The oil and gas industry is constantly challenged by the need to manage increasing volumes of data and provide transparency of supply chain information. For example, new contracts are constantly being negotiated, governments continually raise concerns about energy security, terrorist threats increase, environmental impact legislation expands, and technology evolves.
Blockchain application in blockchain or distributed ledger technology (DLT) can help with these challenges; however, users must resolve many issues before this technology is widely adopted in the oil and gas industry. The below-mentioned portion explores why blockchain is so important to the oil and gas industry and how other industries like banking are starting to explore DLT. You can further explore at this site so you can get an automated trading experience by accessing the best-in-class trading bots and strategies.
Why does DLT matter to the oil and gas industry?
Blockchain is an essential technology for the oil and gas industry because it provides transparency in a digital platform. Companies can use it for recording all transactions, including generating an audit trail, tracking parts, creating smart contracts, and recording licenses. These transactions support multiple business models like third-party verification of data, payment settlement, transferring ownership, and managing information. In short, blockchain allows non-repudiation of transactions which is very important in regulatory environments that need to be policed.
Oil and gas companies are already starting to use blockchain technology on a small scale but are cautious because early adopters have reported several issues. Most of these issues have been due to a lack of understanding of the technology, security, and regulatory requirements. Therefore, it is essential for companies to fully understand the technology before starting any blockchain platform.
Oil companies could use blockchain to manage public data like E&P CO2 reports and make them available to sites like Carbon Tracker. A pilot project by BP shows that companies can use blockchain to manage complex calculations required to be environmentally friendly. Users could also use it to find new oil reserves through crowdsourcing data from the Internet of Things (IoT). Similarly, it could monitor wells in real-time, leading to better supply chain management. The oil and gas industry is highly centralized, but there are many decentralized applications (DApps) that can help unlock value from the information.

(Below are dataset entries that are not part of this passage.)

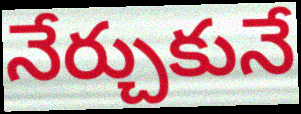
నేర్చుకునే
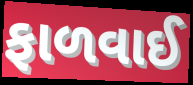
ફાળવાઈ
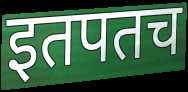
इतपतच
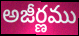
అజీర్ణము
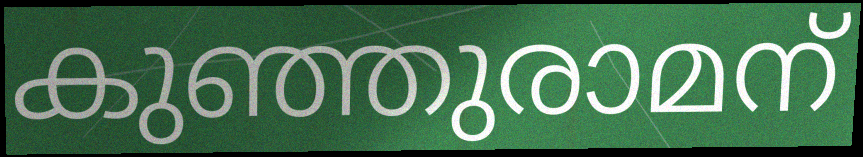
കുഞ്ഞുരാമന്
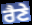
ਰੈਣੇ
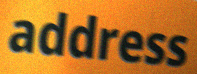
address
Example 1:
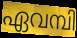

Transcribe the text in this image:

ഏവമ്പി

The application of blockchain could help improve the relationship between operators, suppliers, and customers by allowing payment settlement within a specific time frame. Another important application would be tracking parts across the supply chain to help manage contracts and increase accountability. Eventually, companies can implement a blockchain platform to manage infrastructure across different countries.

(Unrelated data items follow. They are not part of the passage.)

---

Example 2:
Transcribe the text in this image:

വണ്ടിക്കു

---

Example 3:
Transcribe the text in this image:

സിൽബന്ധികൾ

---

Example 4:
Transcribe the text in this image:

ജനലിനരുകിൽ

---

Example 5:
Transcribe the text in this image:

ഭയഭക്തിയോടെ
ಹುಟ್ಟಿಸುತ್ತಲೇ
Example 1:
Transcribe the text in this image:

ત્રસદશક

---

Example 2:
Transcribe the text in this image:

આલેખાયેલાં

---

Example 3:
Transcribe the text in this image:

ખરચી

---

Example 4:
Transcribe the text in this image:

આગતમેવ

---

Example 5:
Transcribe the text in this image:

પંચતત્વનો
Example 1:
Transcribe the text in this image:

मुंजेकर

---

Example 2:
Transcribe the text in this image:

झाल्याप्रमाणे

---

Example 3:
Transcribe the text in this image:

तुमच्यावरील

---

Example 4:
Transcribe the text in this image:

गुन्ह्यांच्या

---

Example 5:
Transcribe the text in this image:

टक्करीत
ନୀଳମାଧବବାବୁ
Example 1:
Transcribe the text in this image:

What are the challenges of using blockchain in the oil and gas industry?
Blockchain adoption will be challenging because it is not easy to avoid fraud, control system failures, or disruptions during transactions that could lead to inaccurate data being recorded on a distributed ledger. As a result, companies must resolve several issues before blockchain is widely adopted in the oil and gas industry.
Some of these are shown below:
Blockchain projects will fail if companies do not understand the intricacies of this technology. Designing a blockchain platform with all the right features requires expertise which most companies lack.
Secondly, creating a user-friendly system cannot be easy because it is a complex system. Before deploying a DLT-based platform, many factors are involved, like obtaining buy-in from all partners, integrating with other systems like ERP, etc. Currently, the blockchain of Bitcoin and Ethereum is extremely easy to use and can potentially help the oil and gas industry to an exceeding extent.
However, these platforms are for general data distribution, not heavy data in the oil and gas industry. Blockchain use cases in the oil and gas industry resolve issues like scalability, mining algorithms, and privacy tools.
Blockchain is designed to be decentralized, and all participants have equal rights to the ledger, which can cause issues when determining which user owns a particular asset. It could potentially lead to a sudden decrease in tampering or fraud if a malicious user tries to change the entry in the ledger, thus creating conflicting records. Another benefit of using blockchain is security, as it reduces the power of centralized control over data and access controls, making data less vulnerable to hackers.
Creating blockchain applications that comply with existing regulatory frameworks can be challenging. Still, if the industry incurs a proper understanding of bitcoin blockchain technology, it would be elementary to deploy blockchain technology in the oil and gas industry.
Blockchain will increase transaction visibility:
Blockchain implementation can help increase transparency and traceability by compiling records onto a distributed ledger. Each time an entry is made in the blockchain, it is linked to previous blocks and becomes part of a chain of records. It makes it easy to audit the data because no one can change it without the entire network knowing about it once the data is entered. In addition, blockchain technology works because the previous transaction will be validated by users each time a new transaction takes place.
The main benefit of using blockchain in the oil and gas industry is tracking upstream and downstream transactions and eliminating latency due to multiple stakeholders involved in each step of production and distribution.